In Wien versucht man deshalb die zu erwartende Antragsflut zu kanalisieren. Die Betroffenen werden demnächst per Schreiben darauf hingewiesen, dass es im Frühjahr zu längeren Wartezeiten kommen könnte und man, um dem zu entgehen, den Reisepass noch heuer verlängern lassen könnte. Darüber hinaus werden Inserate geschaltet.

Ob man in den Bezirksämtern auch personell aufstocken wird müssen, hänge davon ab, wie dieses Angebot angenommen werde, sagt Bachofner. "Wir können ja niemanden zwingen, den Reisepass früher als unbedingt nötig verlängern zu lassen." In Niederösterreich werden Betroffene nicht direkt angeschrieben werden, sagt Heinz Zimper, Bezirkshauptmann von Neunkirchen und Bereichssprecher für das Passwesen. "Wir erwarten uns davon nicht die gewünschten Lenkungseffekte." Statt dessen setzt man ebenfalls auf Inserate. Rund 250.000 Passverlängerungen werden in Niederösterreich 2010 fällig. Vor zehn Jahren waren doppelt so viele Reisepässe ausgestellt worden - in einem durchschnittlichen Jahr sind es rund 120.000.

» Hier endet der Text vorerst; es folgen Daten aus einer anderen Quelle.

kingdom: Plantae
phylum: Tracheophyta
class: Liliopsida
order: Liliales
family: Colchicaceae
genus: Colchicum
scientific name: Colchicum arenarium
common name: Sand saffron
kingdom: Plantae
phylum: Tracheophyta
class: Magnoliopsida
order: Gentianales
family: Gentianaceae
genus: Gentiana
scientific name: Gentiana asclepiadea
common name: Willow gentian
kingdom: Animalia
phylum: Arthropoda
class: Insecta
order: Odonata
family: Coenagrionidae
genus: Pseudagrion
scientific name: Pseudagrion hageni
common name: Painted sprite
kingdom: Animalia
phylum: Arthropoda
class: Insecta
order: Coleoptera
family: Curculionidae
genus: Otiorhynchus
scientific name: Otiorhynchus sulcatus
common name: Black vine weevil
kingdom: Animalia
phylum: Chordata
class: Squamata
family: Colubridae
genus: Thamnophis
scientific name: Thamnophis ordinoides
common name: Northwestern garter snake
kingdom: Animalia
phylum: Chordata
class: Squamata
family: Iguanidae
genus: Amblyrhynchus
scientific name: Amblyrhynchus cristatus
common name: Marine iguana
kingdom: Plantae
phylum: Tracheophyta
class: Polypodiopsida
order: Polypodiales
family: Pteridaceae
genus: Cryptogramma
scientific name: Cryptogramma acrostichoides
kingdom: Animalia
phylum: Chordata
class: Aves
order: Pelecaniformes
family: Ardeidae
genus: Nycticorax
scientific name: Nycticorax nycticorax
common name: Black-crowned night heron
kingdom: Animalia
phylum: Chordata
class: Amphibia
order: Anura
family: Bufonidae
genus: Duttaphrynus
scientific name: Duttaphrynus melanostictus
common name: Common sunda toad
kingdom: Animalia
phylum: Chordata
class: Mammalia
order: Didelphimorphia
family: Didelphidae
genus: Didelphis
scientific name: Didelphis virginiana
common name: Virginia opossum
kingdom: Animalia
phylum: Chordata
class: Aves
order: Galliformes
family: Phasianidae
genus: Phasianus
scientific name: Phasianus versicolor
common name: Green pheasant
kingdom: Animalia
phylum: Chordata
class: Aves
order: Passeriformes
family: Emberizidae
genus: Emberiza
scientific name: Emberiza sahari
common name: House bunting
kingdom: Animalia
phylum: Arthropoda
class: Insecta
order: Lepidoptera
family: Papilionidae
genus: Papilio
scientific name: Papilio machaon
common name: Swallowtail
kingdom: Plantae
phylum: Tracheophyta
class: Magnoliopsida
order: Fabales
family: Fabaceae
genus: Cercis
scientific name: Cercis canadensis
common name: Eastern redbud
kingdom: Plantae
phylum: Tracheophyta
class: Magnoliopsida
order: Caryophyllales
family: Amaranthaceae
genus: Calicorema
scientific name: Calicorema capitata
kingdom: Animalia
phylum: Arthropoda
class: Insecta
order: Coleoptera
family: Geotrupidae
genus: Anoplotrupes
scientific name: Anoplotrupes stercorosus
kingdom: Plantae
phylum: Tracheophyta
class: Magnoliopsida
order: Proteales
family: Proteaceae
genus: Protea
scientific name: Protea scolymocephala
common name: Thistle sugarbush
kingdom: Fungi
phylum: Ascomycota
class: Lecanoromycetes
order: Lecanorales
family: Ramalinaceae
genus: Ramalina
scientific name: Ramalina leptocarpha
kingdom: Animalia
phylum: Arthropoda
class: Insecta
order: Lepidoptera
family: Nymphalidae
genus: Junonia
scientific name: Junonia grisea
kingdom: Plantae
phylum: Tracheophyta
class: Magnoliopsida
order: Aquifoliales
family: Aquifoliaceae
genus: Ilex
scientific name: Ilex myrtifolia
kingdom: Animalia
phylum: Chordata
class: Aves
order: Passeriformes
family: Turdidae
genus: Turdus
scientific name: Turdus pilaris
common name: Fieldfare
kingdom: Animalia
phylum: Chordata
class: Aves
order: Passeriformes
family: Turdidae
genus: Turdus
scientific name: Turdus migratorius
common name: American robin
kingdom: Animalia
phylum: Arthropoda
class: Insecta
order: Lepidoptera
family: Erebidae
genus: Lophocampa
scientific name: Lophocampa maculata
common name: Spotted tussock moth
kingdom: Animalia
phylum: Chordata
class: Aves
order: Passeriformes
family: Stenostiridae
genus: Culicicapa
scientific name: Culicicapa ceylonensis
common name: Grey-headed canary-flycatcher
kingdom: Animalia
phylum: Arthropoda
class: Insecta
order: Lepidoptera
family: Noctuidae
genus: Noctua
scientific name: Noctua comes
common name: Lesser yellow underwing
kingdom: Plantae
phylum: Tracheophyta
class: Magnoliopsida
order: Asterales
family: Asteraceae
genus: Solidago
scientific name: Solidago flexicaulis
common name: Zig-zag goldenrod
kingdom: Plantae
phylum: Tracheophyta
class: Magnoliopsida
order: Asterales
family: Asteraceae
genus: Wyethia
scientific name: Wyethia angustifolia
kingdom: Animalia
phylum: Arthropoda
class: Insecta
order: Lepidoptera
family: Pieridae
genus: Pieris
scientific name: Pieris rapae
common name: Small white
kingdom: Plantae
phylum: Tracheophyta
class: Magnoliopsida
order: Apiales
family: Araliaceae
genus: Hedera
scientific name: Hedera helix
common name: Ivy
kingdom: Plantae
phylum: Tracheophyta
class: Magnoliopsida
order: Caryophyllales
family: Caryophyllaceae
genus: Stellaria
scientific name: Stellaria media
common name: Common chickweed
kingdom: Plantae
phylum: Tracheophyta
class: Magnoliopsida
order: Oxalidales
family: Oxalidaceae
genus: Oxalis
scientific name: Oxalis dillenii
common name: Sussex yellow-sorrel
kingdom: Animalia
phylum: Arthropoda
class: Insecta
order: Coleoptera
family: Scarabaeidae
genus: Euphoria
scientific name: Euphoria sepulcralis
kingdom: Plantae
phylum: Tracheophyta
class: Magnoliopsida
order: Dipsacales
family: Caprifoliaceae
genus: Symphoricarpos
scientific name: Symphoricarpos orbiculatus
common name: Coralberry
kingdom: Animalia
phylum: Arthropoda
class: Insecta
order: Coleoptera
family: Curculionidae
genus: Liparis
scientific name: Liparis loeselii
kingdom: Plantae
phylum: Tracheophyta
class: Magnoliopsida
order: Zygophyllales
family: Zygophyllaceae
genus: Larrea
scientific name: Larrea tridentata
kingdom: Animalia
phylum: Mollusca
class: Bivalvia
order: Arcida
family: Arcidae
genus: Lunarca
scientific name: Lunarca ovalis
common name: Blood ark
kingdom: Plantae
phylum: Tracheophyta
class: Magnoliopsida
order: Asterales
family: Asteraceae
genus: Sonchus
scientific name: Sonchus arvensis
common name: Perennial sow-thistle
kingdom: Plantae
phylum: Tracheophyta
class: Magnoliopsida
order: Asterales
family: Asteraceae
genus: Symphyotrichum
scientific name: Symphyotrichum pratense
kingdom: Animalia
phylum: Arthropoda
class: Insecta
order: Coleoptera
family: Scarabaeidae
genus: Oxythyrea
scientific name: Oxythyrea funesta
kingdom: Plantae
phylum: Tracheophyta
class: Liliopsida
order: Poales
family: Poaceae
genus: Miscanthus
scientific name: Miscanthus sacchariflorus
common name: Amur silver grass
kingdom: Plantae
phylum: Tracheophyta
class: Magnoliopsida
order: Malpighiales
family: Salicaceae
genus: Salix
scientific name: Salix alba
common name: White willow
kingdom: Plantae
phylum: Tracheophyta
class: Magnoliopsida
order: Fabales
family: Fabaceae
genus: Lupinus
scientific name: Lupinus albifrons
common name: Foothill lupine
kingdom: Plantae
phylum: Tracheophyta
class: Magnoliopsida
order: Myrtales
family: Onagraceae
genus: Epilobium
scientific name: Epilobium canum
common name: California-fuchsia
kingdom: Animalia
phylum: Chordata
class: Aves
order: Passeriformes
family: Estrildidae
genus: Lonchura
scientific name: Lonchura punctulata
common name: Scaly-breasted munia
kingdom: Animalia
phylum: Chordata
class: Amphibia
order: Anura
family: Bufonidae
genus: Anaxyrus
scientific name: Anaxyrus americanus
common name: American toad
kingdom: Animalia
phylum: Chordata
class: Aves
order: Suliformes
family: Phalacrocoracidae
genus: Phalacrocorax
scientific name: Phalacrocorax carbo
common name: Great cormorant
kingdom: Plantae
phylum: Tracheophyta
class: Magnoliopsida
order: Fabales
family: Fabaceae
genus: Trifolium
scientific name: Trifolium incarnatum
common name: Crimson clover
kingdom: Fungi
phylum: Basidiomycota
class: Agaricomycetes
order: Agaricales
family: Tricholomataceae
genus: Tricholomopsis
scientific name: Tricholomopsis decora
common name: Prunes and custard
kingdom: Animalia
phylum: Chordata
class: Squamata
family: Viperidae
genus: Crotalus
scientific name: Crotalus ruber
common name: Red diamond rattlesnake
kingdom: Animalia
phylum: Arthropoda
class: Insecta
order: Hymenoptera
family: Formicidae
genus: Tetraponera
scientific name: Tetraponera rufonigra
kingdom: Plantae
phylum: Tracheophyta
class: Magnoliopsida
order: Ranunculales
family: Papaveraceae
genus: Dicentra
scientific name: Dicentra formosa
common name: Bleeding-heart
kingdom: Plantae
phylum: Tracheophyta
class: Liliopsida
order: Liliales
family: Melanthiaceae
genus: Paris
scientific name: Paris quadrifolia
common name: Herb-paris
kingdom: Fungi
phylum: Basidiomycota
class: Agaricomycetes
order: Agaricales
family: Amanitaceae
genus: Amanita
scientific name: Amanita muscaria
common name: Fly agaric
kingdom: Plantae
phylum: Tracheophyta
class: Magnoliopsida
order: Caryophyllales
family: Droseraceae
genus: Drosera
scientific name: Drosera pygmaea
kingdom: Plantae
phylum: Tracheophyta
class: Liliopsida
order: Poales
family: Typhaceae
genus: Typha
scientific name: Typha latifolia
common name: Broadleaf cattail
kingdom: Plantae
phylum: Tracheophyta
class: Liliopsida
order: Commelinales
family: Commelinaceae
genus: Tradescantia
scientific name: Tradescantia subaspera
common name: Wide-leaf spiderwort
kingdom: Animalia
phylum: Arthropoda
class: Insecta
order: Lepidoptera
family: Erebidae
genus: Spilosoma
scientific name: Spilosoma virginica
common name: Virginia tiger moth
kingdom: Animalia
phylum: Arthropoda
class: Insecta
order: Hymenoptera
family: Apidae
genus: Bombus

Reisepässe werden übrigens im kommenden Jahr gegendert. Erstmals wird auf der hinteren Umschlaginnenseite in der Überschrift das Wort "Passinhaberin" ergänzt, um der sprachlichen Gleichbehandlung Rechnung zu tragen. Außerdem wird der Artikel 20 des EG-Vertrages eingetragen. Dieser regelt, dass sich Österreicher in Ländern ohne österreichische Vertretung an jede andere Botschaft in diesem Land wenden können. (Bettina Fernsebner-Kokert, Michael Simoner, DER STANDARD Printausgabe, 11.11.2009)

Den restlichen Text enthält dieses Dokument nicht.